How can AI itself accelerate modernization?

This is the most interesting twist. AI isn't just the destination of modernization. It's also the tool.

AI-assisted application modernization now makes transformations economically feasible that were unrealistic five years ago. Legacy language translation (COBOL to Java, for instance), assisted re-platforming, automated dependency detection in undocumented code, progressive re-architecture guided by traffic flow analysis.

In practice, this means a company no longer has to choose between "keep everything" and "rebuild everything." A modular approach, AI-assisted, allows modernization component by component, starting with the systems that block the most business value.

We apply this logic with our clients: identify the 3 to 5 systems where technical debt has the highest business impact, then modernize them in an order that progressively unlocks the capacity to deploy AI. It's a virtuous cycle: each modernized component makes the next one simpler to address.

Should you migrate everything at once or take an incremental approach?

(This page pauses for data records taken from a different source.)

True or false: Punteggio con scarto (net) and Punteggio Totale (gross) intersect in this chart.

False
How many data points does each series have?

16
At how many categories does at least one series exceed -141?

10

Short answer: incremental, always.

Big bang migrations have a documented failure rate that should convince any CTO. The strangler fig approach, which consists of progressively encapsulating legacy systems within modern layers, remains the most reliable method for complex environments.

The important nuance: "incremental" does not mean "without an overall vision." Each step must fit within a target architecture defined upfront. The difference between a successful modernization and yet another layer of patches is the quality of the initial audit and the clarity of the target state.

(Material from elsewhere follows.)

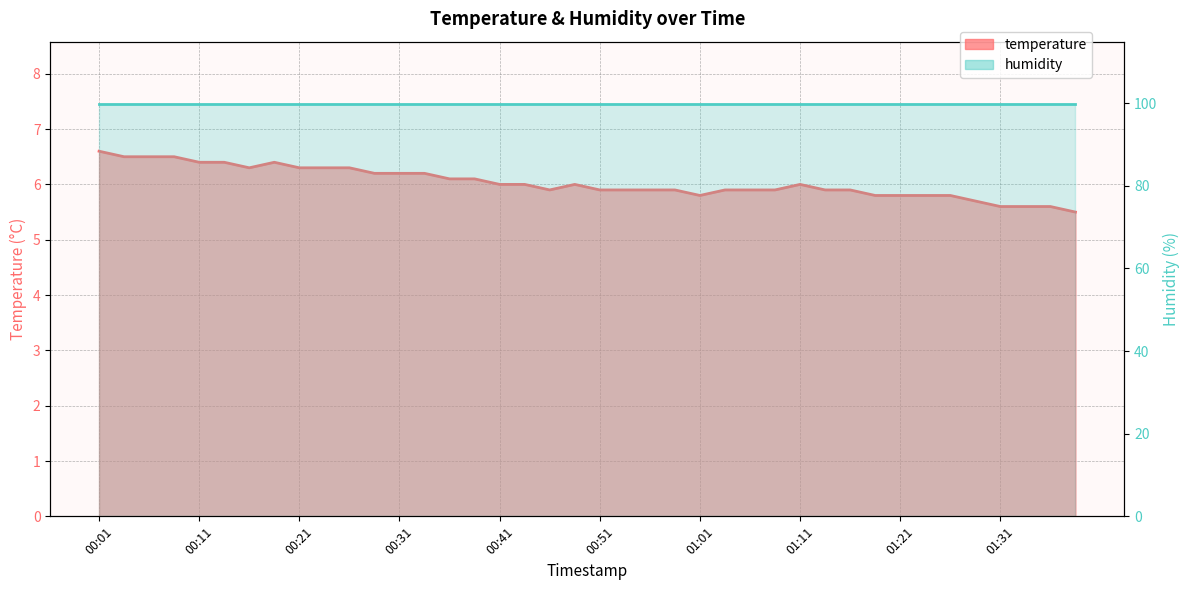

Reading left to right, extract all data points from this chart.

6.6	6.5	6.5	6.5	6.4	6.4	6.3	6.4	6.3	6.3	6.3	6.2	6.2	6.2	6.1	6.1	6.0	6.0	5.9	6.0	5.9	5.9	5.9	5.9	5.8	5.9	5.9	5.9	6.0	5.9	5.9	5.8	5.8	5.8	5.8	5.7	5.6	5.6	5.6	5.5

What should a company planning an AI project in 2026 actually do?

Three concrete actions, in this order.

Map what you have. Not a standard IT inventory. A mapping that links every system to its business function, its level of technical debt, and its ability to support AI workloads. The goal is to know exactly where the organization stands, with no blind spots.

Prioritize by business impact. Not all legacy systems are equal. Some are stable and non-critical. Others directly block the company's ability to deliver value. Those are where modernization efforts should focus first.

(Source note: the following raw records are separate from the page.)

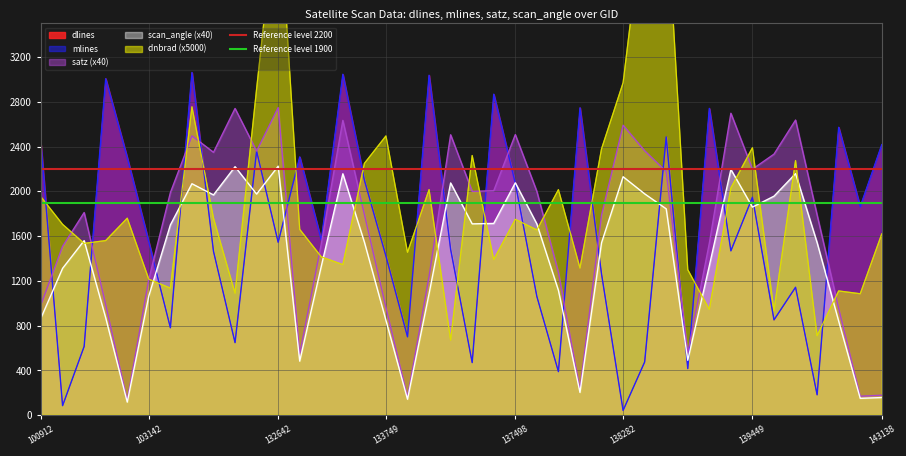

The dlines series shows 2653.9 at 139449. True or false?

False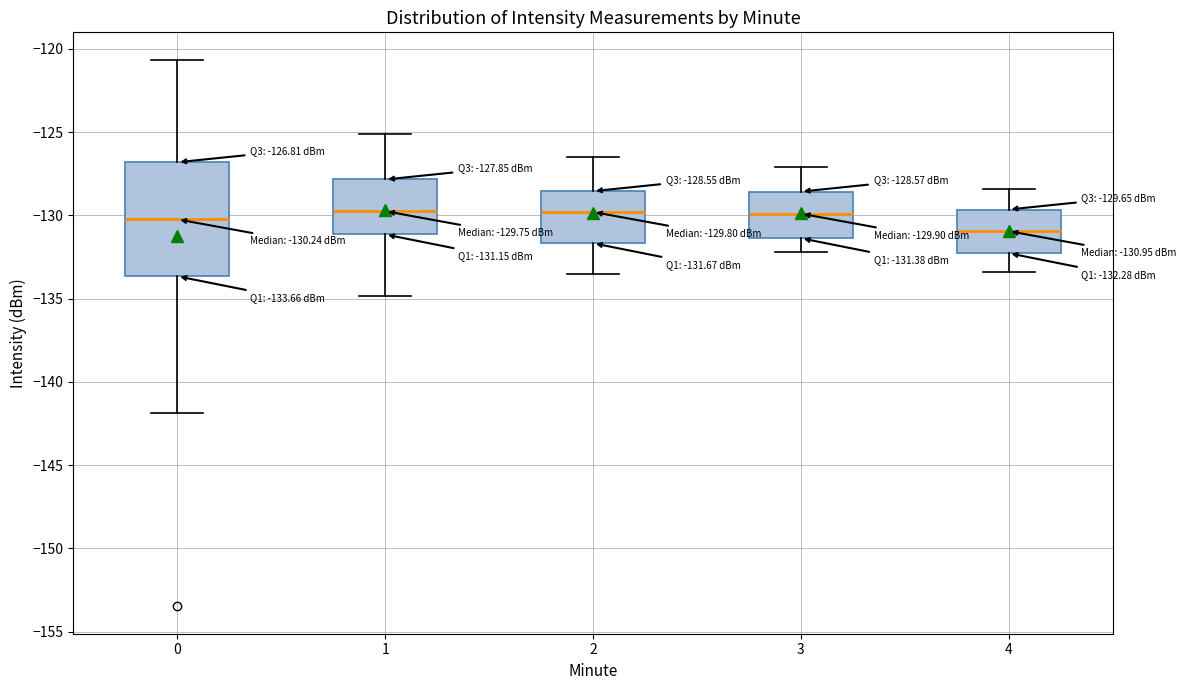

Comparing the boxes themselves (not the whiskers), which one is the tallest?

0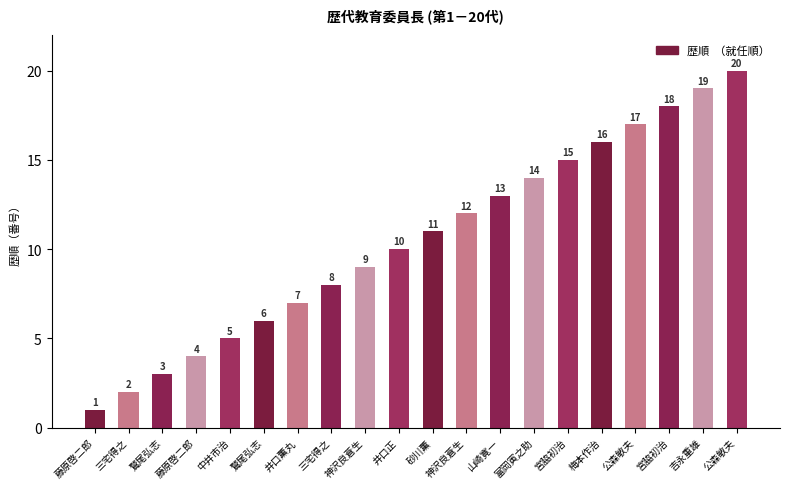

Between 三宅得之 and 宮脇初治, which is larger?

宮脇初治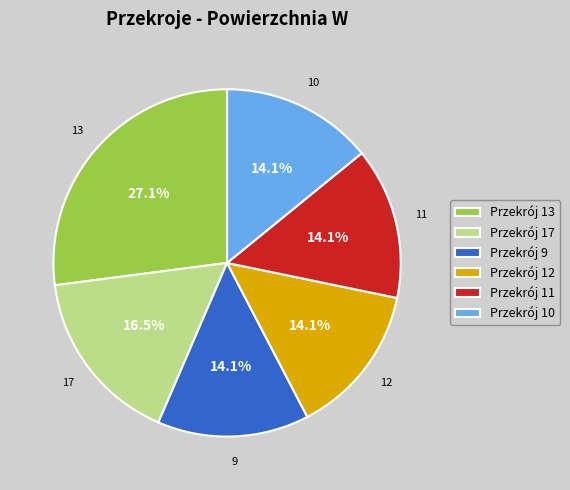

Is the sum of Przekrój 9 and Przekrój 12 greater than half?

No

Use AI as a modernization accelerator, not as the end goal. The classic trap: setting "deploy AI" as a strategic objective without ensuring the infrastructure can keep up. The reverse approach works better: use AI to modernize, then deploy AI on the modernized infrastructure.

The real issue

The conversation about enterprise AI is biased. It almost always starts with use cases, models, promised productivity gains. It should start with a simple question: is your infrastructure ready?

At DNA Solutions, we've been helping European organizations — institutions, enterprise clients, industrial SMEs — answer that question for over 15 years. We've modernized critical systems for the European Commission, T-Systems, Canon. Our conviction: before promising AI to the board, someone needs to have the courage to deliver an honest diagnosis of the actual state of the infrastructure.

It's less exciting than a ChatGPT prototype. It's infinitely more useful.